__Directions__.
Copy the entries that appear below in full, leaving out any picture among them.

__Stored data entries__.
○ ○ ○ ○

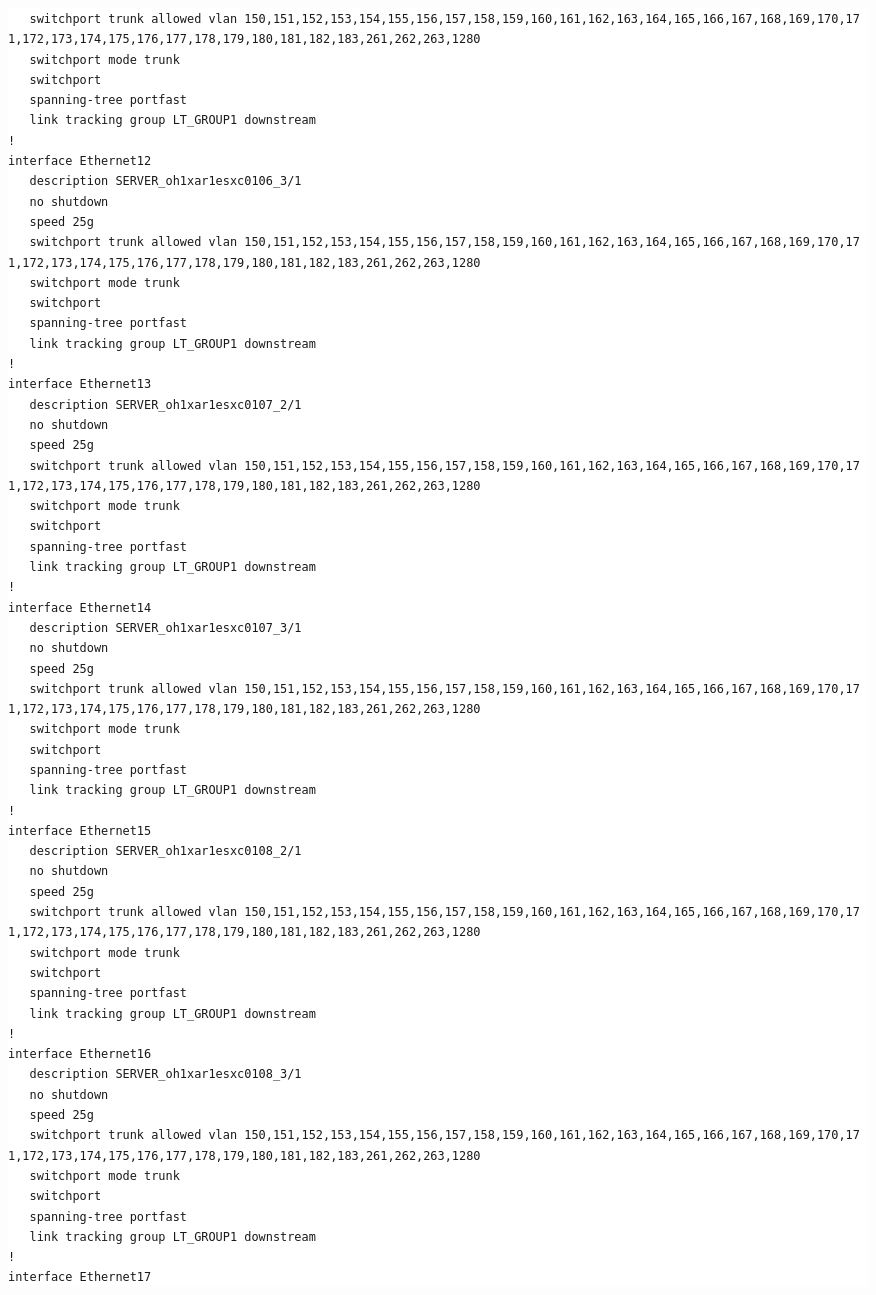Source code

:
 ```eos
   switchport trunk allowed vlan 150,151,152,153,154,155,156,157,158,159,160,161,162,163,164,165,166,167,168,169,170,171,172,173,174,175,176,177,178,179,180,181,182,183,261,262,263,1280
   switchport mode trunk
   switchport
   spanning-tree portfast
   link tracking group LT_GROUP1 downstream
!
interface Ethernet12
   description SERVER_oh1xar1esxc0106_3/1
   no shutdown
   speed 25g
   switchport trunk allowed vlan 150,151,152,153,154,155,156,157,158,159,160,161,162,163,164,165,166,167,168,169,170,171,172,173,174,175,176,177,178,179,180,181,182,183,261,262,263,1280
   switchport mode trunk
   switchport
   spanning-tree portfast
   link tracking group LT_GROUP1 downstream
!
interface Ethernet13
   description SERVER_oh1xar1esxc0107_2/1
   no shutdown
   speed 25g
   switchport trunk allowed vlan 150,151,152,153,154,155,156,157,158,159,160,161,162,163,164,165,166,167,168,169,170,171,172,173,174,175,176,177,178,179,180,181,182,183,261,262,263,1280
   switchport mode trunk
   switchport
   spanning-tree portfast
   link tracking group LT_GROUP1 downstream
!
interface Ethernet14
   description SERVER_oh1xar1esxc0107_3/1
   no shutdown
   speed 25g
   switchport trunk allowed vlan 150,151,152,153,154,155,156,157,158,159,160,161,162,163,164,165,166,167,168,169,170,171,172,173,174,175,176,177,178,179,180,181,182,183,261,262,263,1280
   switchport mode trunk
   switchport
   spanning-tree portfast
   link tracking group LT_GROUP1 downstream
!
interface Ethernet15
   description SERVER_oh1xar1esxc0108_2/1
   no shutdown
   speed 25g
   switchport trunk allowed vlan 150,151,152,153,154,155,156,157,158,159,160,161,162,163,164,165,166,167,168,169,170,171,172,173,174,175,176,177,178,179,180,181,182,183,261,262,263,1280
   switchport mode trunk
   switchport
   spanning-tree portfast
   link tracking group LT_GROUP1 downstream
!
interface Ethernet16
   description SERVER_oh1xar1esxc0108_3/1
   no shutdown
   speed 25g
   switchport trunk allowed vlan 150,151,152,153,154,155,156,157,158,159,160,161,162,163,164,165,166,167,168,169,170,171,172,173,174,175,176,177,178,179,180,181,182,183,261,262,263,1280
   switchport mode trunk
   switchport
   spanning-tree portfast
   link tracking group LT_GROUP1 downstream
!
interface Ethernet17
```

○ ○ ○ ○

__Exercise answer__.
Source code

:
 ```eos
   switchport trunk allowed vlan 150,151,152,153,154,155,156,157,158,159,160,161,162,163,164,165,166,167,168,169,170,171,172,173,174,175,176,177,178,179,180,181,182,183,261,262,263,1280
   switchport mode trunk
   switchport
   spanning-tree portfast
   link tracking group LT_GROUP1 downstream
!
interface Ethernet12
   description SERVER_oh1xar1esxc0106_3/1
   no shutdown
   speed 25g
   switchport trunk allowed vlan 150,151,152,153,154,155,156,157,158,159,160,161,162,163,164,165,166,167,168,169,170,171,172,173,174,175,176,177,178,179,180,181,182,183,261,262,263,1280
   switchport mode trunk
   switchport
   spanning-tree portfast
   link tracking group LT_GROUP1 downstream
!
interface Ethernet13
   description SERVER_oh1xar1esxc0107_2/1
   no shutdown
   speed 25g
   switchport trunk allowed vlan 150,151,152,153,154,155,156,157,158,159,160,161,162,163,164,165,166,167,168,169,170,171,172,173,174,175,176,177,178,179,180,181,182,183,261,262,263,1280
   switchport mode trunk
   switchport
   spanning-tree portfast
   link tracking group LT_GROUP1 downstream
!
interface Ethernet14
   description SERVER_oh1xar1esxc0107_3/1
   no shutdown
   speed 25g
   switchport trunk allowed vlan 150,151,152,153,154,155,156,157,158,159,160,161,162,163,164,165,166,167,168,169,170,171,172,173,174,175,176,177,178,179,180,181,182,183,261,262,263,1280
   switchport mode trunk
   switchport
   spanning-tree portfast
   link tracking group LT_GROUP1 downstream
!
interface Ethernet15
   description SERVER_oh1xar1esxc0108_2/1
   no shutdown
   speed 25g
   switchport trunk allowed vlan 150,151,152,153,154,155,156,157,158,159,160,161,162,163,164,165,166,167,168,169,170,171,172,173,174,175,176,177,178,179,180,181,182,183,261,262,263,1280
   switchport mode trunk
   switchport
   spanning-tree portfast
   link tracking group LT_GROUP1 downstream
!
interface Ethernet16
   description SERVER_oh1xar1esxc0108_3/1
   no shutdown
   speed 25g
   switchport trunk allowed vlan 150,151,152,153,154,155,156,157,158,159,160,161,162,163,164,165,166,167,168,169,170,171,172,173,174,175,176,177,178,179,180,181,182,183,261,262,263,1280
   switchport mode trunk
   switchport
   spanning-tree portfast
   link tracking group LT_GROUP1 downstream
!
interface Ethernet17
```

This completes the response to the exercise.